Forced photometry refers to the process of fitting for a source at a specific location in an image regardless of whether the source has been detected in that image. This is useful when objects are not detected in all bands (e.g., drop outs) or observations (e.g., transient or variable objects). The forcedSourceTable contains forced photometry performed on the individual PVIs at the locations of all detected objects and linked to the objectTable. In contrast, the forcedSourceOnDiaObjectTable contains forced photometry on the individual PVIs at the locations of all objects in the diaObjectTable.

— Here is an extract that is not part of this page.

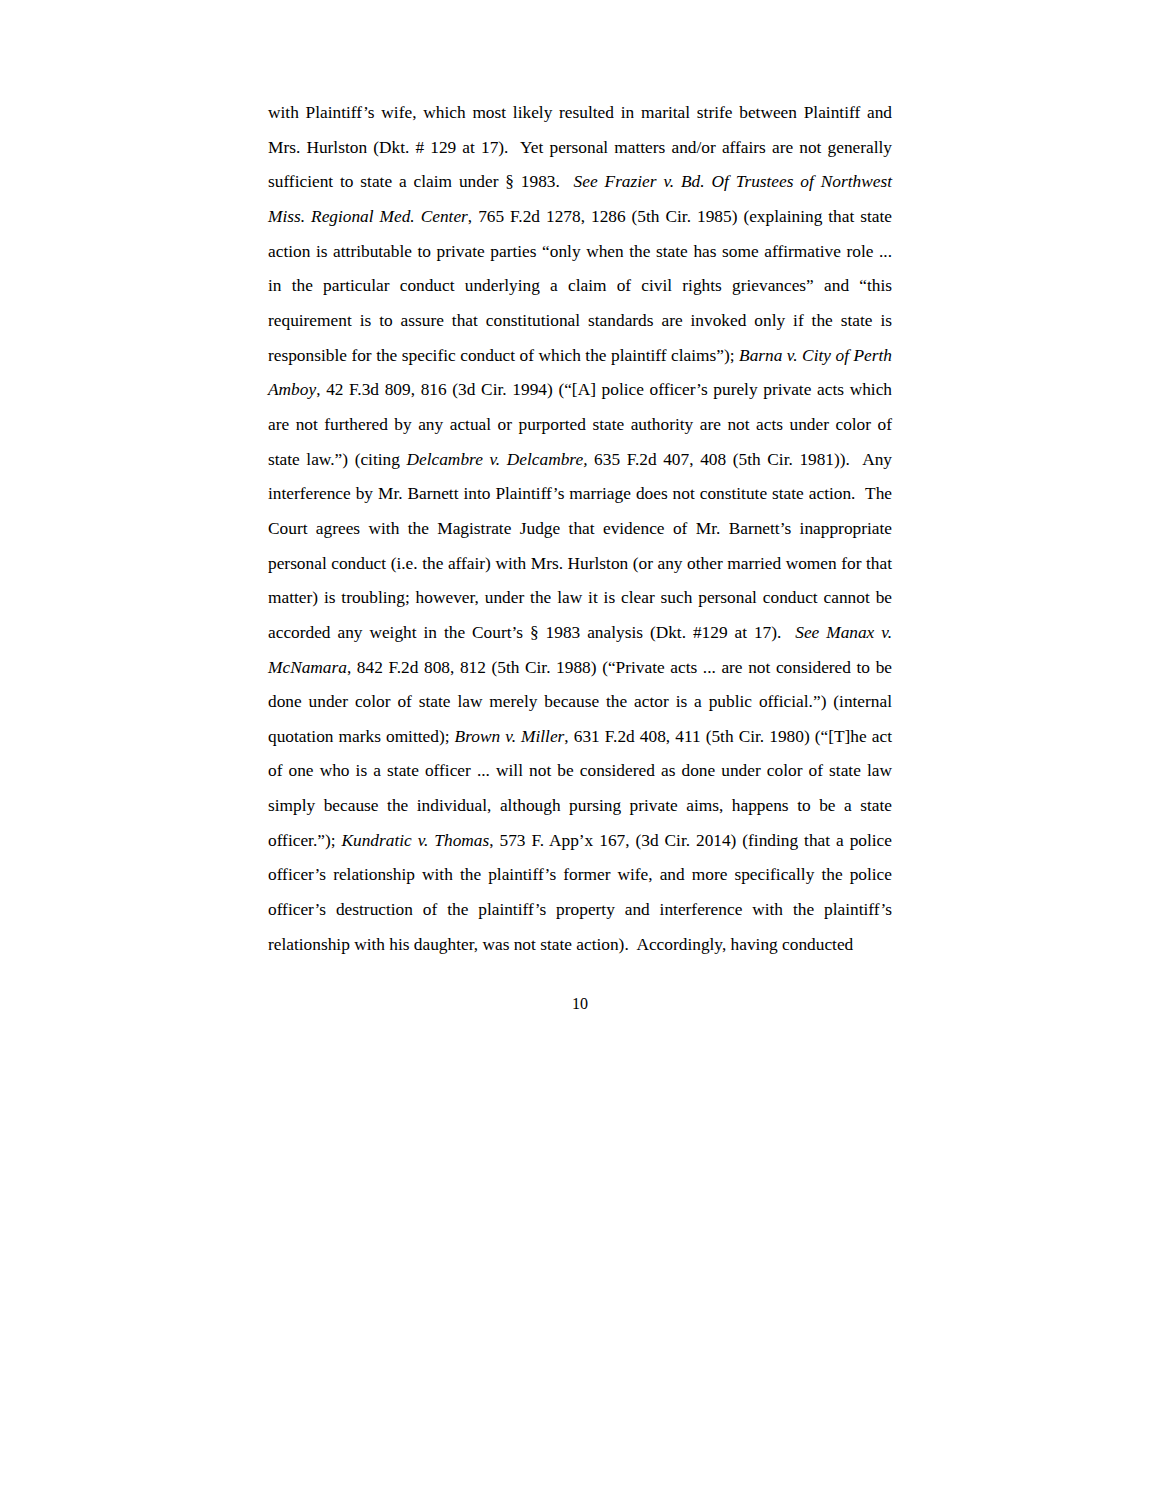with Plaintiff’s wife, which most likely resulted in marital strife between Plaintiff and Mrs. Hurlston (Dkt. # 129 at 17). Yet personal matters and/or affairs are not generally sufficient to state a claim under § 1983. See Frazier v. Bd. Of Trustees of Northwest Miss. Regional Med. Center, 765 F.2d 1278, 1286 (5th Cir. 1985) (explaining that state action is attributable to private parties “only when the state has some affirmative role ... in the particular conduct underlying a claim of civil rights grievances” and “this requirement is to assure that constitutional standards are invoked only if the state is responsible for the specific conduct of which the plaintiff claims”); Barna v. City of Perth Amboy, 42 F.3d 809, 816 (3d Cir. 1994) (“[A] police officer’s purely private acts which are not furthered by any actual or purported state authority are not acts under color of state law.”) (citing Delcambre v. Delcambre, 635 F.2d 407, 408 (5th Cir. 1981)). Any interference by Mr. Barnett into Plaintiff’s marriage does not constitute state action. The Court agrees with the Magistrate Judge that evidence of Mr. Barnett’s inappropriate personal conduct (i.e. the affair) with Mrs. Hurlston (or any other married women for that matter) is troubling; however, under the law it is clear such personal conduct cannot be accorded any weight in the Court’s § 1983 analysis (Dkt. #129 at 17). See Manax v. McNamara, 842 F.2d 808, 812 (5th Cir. 1988) (“Private acts ... are not considered to be done under color of state law merely because the actor is a public official.”) (internal quotation marks omitted); Brown v. Miller, 631 F.2d 408, 411 (5th Cir. 1980) (“[T]he act of one who is a state officer ... will not be considered as done under color of state law simply because the individual, although pursing private aims, happens to be a state officer.”); Kundratic v. Thomas, 573 F. App’x 167, (3d Cir. 2014) (finding that a police officer’s relationship with the plaintiff’s former wife, and more specifically the police officer’s destruction of the plaintiff’s property and interference with the plaintiff’s relationship with his daughter, was not state action). Accordingly, having conducted
10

Note that the tables returned by these butler queries are quite large and can fill up the memory available to your notebook.

More information on the columns of the forcedSourceTable can be found here, and the columns of the forcedSourceOnDiaObjectTable are similar.

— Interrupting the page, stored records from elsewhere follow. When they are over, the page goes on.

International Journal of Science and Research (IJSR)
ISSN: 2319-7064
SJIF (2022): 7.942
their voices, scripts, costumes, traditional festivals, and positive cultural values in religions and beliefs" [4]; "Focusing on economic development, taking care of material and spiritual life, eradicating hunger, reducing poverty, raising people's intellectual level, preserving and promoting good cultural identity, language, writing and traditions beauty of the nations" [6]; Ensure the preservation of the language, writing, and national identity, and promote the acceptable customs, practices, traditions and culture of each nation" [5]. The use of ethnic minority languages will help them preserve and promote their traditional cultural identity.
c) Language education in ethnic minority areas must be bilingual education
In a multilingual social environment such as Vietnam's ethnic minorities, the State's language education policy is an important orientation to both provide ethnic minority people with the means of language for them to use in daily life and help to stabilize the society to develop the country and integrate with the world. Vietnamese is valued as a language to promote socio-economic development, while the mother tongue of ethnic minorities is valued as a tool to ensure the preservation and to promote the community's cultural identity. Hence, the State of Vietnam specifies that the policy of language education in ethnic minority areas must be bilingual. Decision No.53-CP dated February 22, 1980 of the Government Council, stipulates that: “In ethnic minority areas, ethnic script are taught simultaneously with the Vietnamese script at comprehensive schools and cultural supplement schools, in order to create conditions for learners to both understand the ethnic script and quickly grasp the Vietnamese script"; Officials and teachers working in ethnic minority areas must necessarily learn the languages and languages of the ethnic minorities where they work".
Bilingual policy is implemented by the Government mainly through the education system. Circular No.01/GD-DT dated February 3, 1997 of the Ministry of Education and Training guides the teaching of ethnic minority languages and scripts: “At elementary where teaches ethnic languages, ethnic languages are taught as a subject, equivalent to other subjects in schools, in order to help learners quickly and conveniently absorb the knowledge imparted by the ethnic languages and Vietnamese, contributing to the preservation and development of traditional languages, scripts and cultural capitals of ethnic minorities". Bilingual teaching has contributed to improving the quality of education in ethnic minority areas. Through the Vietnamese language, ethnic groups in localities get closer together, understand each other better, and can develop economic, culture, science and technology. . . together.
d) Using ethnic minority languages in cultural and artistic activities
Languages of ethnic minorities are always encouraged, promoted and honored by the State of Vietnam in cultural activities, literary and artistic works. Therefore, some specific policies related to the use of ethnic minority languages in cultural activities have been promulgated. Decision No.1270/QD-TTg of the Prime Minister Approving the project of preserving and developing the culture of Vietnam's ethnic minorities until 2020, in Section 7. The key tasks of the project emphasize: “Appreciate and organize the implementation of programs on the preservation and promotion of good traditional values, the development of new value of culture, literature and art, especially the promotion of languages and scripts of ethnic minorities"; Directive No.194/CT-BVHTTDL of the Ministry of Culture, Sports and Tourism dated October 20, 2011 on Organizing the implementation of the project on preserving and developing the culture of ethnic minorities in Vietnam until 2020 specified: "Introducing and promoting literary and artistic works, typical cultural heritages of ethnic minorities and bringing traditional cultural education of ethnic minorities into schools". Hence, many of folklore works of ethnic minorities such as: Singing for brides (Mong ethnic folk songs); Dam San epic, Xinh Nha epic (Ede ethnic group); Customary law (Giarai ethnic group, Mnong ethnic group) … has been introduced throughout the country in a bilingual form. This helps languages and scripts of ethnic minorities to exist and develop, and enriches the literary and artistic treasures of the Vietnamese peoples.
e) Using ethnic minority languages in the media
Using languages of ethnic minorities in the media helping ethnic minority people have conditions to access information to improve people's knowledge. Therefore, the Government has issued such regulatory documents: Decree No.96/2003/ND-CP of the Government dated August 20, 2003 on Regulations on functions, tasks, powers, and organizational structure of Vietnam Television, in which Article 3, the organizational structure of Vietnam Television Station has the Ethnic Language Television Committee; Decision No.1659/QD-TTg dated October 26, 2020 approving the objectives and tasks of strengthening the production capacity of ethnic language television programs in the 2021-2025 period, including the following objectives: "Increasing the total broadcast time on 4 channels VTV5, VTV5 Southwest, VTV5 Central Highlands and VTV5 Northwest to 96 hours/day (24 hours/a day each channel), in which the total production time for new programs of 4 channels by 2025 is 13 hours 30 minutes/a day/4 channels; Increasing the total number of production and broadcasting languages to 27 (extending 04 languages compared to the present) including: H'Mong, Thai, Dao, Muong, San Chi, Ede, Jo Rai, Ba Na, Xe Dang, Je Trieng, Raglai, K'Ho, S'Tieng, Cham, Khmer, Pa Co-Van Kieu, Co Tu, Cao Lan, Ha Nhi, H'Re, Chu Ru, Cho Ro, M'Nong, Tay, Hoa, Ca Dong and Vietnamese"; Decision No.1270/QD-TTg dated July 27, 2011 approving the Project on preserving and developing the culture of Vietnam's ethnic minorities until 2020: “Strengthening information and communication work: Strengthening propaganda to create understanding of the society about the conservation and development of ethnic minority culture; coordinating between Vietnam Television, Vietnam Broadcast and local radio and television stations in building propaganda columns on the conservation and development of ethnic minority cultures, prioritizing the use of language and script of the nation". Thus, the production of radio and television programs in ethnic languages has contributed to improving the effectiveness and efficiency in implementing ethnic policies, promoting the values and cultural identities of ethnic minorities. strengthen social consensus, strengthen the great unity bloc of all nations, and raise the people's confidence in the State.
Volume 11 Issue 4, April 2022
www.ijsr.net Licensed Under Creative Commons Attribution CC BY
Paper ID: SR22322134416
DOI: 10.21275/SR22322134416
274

Warning: forcedSourceTable takes dataIds comprised of tract and patch only, which returns too many sources for a Jupyter Notebook with a small or medium container.

Instead of forcedSourceTable, it is recommended to use forcedSource (which takes dataIds comprised of e.g., band, instrument, detector, and visit) and to apply spatial and temporal constraints whenever applicable. This is considered intermediate-level use of the Butler, and so is demonstrated in DP0.2 tutorial notebook 04b.

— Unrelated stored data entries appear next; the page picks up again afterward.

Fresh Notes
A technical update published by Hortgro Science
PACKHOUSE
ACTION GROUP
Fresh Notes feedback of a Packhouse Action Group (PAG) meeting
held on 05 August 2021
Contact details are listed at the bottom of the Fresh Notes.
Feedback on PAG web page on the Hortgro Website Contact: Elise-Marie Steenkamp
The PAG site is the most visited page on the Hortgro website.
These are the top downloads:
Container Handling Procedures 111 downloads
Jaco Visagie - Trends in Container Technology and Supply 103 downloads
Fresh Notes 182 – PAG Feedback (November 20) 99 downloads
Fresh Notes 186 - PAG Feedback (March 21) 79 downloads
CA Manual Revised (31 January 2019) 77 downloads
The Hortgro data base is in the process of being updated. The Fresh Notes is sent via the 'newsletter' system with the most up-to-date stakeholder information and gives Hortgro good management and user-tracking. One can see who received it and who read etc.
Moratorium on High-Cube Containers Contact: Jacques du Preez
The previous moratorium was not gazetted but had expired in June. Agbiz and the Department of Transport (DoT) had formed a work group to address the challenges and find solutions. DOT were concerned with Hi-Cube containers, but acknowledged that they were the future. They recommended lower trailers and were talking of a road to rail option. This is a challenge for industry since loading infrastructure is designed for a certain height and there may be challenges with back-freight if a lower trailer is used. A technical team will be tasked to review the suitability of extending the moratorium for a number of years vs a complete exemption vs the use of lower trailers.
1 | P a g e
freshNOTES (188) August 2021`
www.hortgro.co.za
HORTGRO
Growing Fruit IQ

Only uncomment and execute the three cells below if you are using a large container.

In [28]:
# datasetType = 'forcedSourceTable'
# dataId = {'tract': 4431, 'patch': 16, 'band':'i'}
# forced_src = butler.get(datasetType, dataId=dataId)
# print(f"Retrieved catalog of {len(forced_src)} forced sources.")
In [29]:
# forced_src
In [30]:
# del forced_src
# gc.collect()

Query the forcedSourceOnDiaObjectTable. This will execute with a medium container.

In [31]:
datasetType = 'forcedSourceOnDiaObjectTable'
dataId = {'tract': 4431, 'patch': 16}
dia_forced_src = butler.get(datasetType, dataId=dataId)
print(f"Retrieved catalog of {len(dia_forced_src)} DIA forced sources.")

Retrieved catalog of 2097144 DIA forced sources.
In [32]:
dia_forced_src
Out[32]:
diaObjectId parentObjectId coord_ra coord_dec ccdVisitId band psfFlux psfFluxErr psfFlux_flag psfDiffFlux ... pixelFlags_cr pixelFlags_bad pixelFlags_suspect pixelFlags_interpolatedCenter pixelFlags_saturatedCenter pixelFlags_crCenter pixelFlags_suspectCenter skymap tract patch
forcedSourceOnDiaObjectId
340230178712071314 1909939658377134081 0 55.790364 -32.270040 633728092 g NaN NaN False NaN ... False False False False False False False DC2 4431 16
340230178712071315 1909939658377134082 0 55.792233 -32.292355 633728092 g NaN NaN False NaN ... False False False True True False False DC2 4431 16
340230178712071316 1909939658377134083 0 55.809149 -32.316398 633728092 g NaN NaN False NaN ... False False False True True False False DC2 4431 16
340230178712071317 1909939658377134108 0 55.791854 -32.291598 633728092 g NaN NaN False NaN ... False False False False False False False DC2 4431 16
340230178712071318 1909939658377134119 0 55.809368 -32.316248 633728092 g NaN NaN False NaN ... False False False True True False False DC2 4431 16
... ... ... ... ... ... ... ... ... ... ... ... ... ... ... ... ... ... ... ... ... ...
348223638446538939 1909939658377138596 0 55.828977 -32.113390 648617071 z NaN NaN False NaN ... False False False False False False False DC2 4431 16
348223638446538940 1909939658377138602 0 55.786140 -32.095704 648617071 z NaN NaN False NaN ... False False False False False False False DC2 4431 16
348223638446538941 1909939658377138673 0 55.830825 -32.123568 648617071 z NaN NaN False NaN ... False False False False False False False DC2 4431 16
348223638446538942 1909939658377138683 0 55.817763 -32.095889 648617071 z NaN NaN False NaN ... False False False False False False False DC2 4431 16
348223638446538943 1909939658377138715 0 55.793946 -32.123654 648617071 z NaN NaN False NaN ... False False False False False False False DC2 4431 16

2097144 rows × 35 columns

In [33]:
del dia_forced_src
gc.collect()
Out[33]:
366

5. Summary¶

In this notebook we demonstrated Butler access for a set of image and catalog data products described in the DPDD for DP0.2. However, we have not demonstrated the powerful capability of the Butler to query the holdings of a data repository. The full power of the Butler can be found in the Butler documentation, or in DP0.2 tutorial notebook 04b "Intermediate Butler Queries".